No reason to care unless you buy things

Unless they learned about hifi electronics from an audio magazine, I don’t think you could find an actual “engineering type” who would deny there wire has measurable effects depending on length, construction and especially frequency.

The higher you go in frequency, the larger most of the detrimental effects and complications become and at GHz frequencies these concerns govern the design.

What is missing is the apparent point of departure between exotic audio cables and the electronic engineering theory that has permitted the design of loudspeaker drivers and crossovers or even radio, TV computers and cell phones.

What is missing is a connection between changes of the magnitudes measured at audio frequencies and what some often say they hear from the same changes, changes which would appear (relative to changes in the speaker) to be tiny or insignificant.

At least in the testing I have been involved in, the huge changes people said they heard from the various cables they brought, then disappeared into insignificance when they didn’t know which cable they were hearing in the same system.
When the only thing that changed is prior knowledge, then what they heard had nothing to do with the cables and everything to do with what they know.

The problem is the lack of connection between subjective impressions and what the measurements suggest.
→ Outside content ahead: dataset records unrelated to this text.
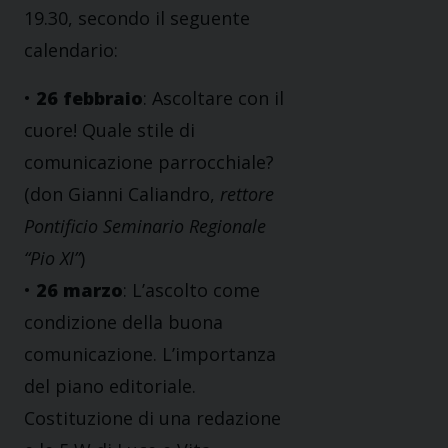
19.30, secondo il seguente
calendario:
•
26 febbraio
: Ascoltare con il
cuore! Quale stile di
comunicazione parrocchiale?
(don Gianni Caliandro,
rettore
Pontificio Seminario Regionale
“Pio XI”
)
•
26 marzo
: L’ascolto come
condizione della buona
comunicazione. L’importanza
del piano editoriale.
Costituzione di una redazione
Since the electronic measurements can be taken accurately and repeated but no one is measuring hearing or looking at that end scientifically, that would appear to be where the gap exists.

Unlike a hearing test(or test of your senses or knowledge), you have no clues when the test will run, when the tone will be present or how loud it is, while proven effective in every other field in interest, the same scientific method, testing without prior knowledge has gotten the broad black brush in hifi.

The idea of testing without prior knowledge is shunned in hifi instead with the marketing agents (magazines) generally clinging to the “sweet mysteries of life” approach instead of a serious look at what you can hear.
I wonder which approach is more appealing to the unscientific, which sells more cables and which approach lets you build a radio or even crossover or build loudspeaker drivers?.. I wonder which approach poses a threat to the aftermarket hifi business?

Interestingly one of the articles did touch on something else I have run across, that some hifi gear is marginally stable and having an “antenna” attached to the amp output, or having parallel capacitance, may make provoke that instability. While this isn’t the same as wires altering the sound, it can explain how cables could push marginal design over the edge into instability (something no amp designer wants to see or allow).

The bottom line might be if you’re going to use technical measurements to explain or prove something, a real proof would also involve testing to see if people are actually hearing a difference when they don’t know which is which. A person could also claim and believe they hear a 50KHz, 500KHz or 500MHz super tweeter or anything else, but a simple blind test would reveal that if actually true or just a belief.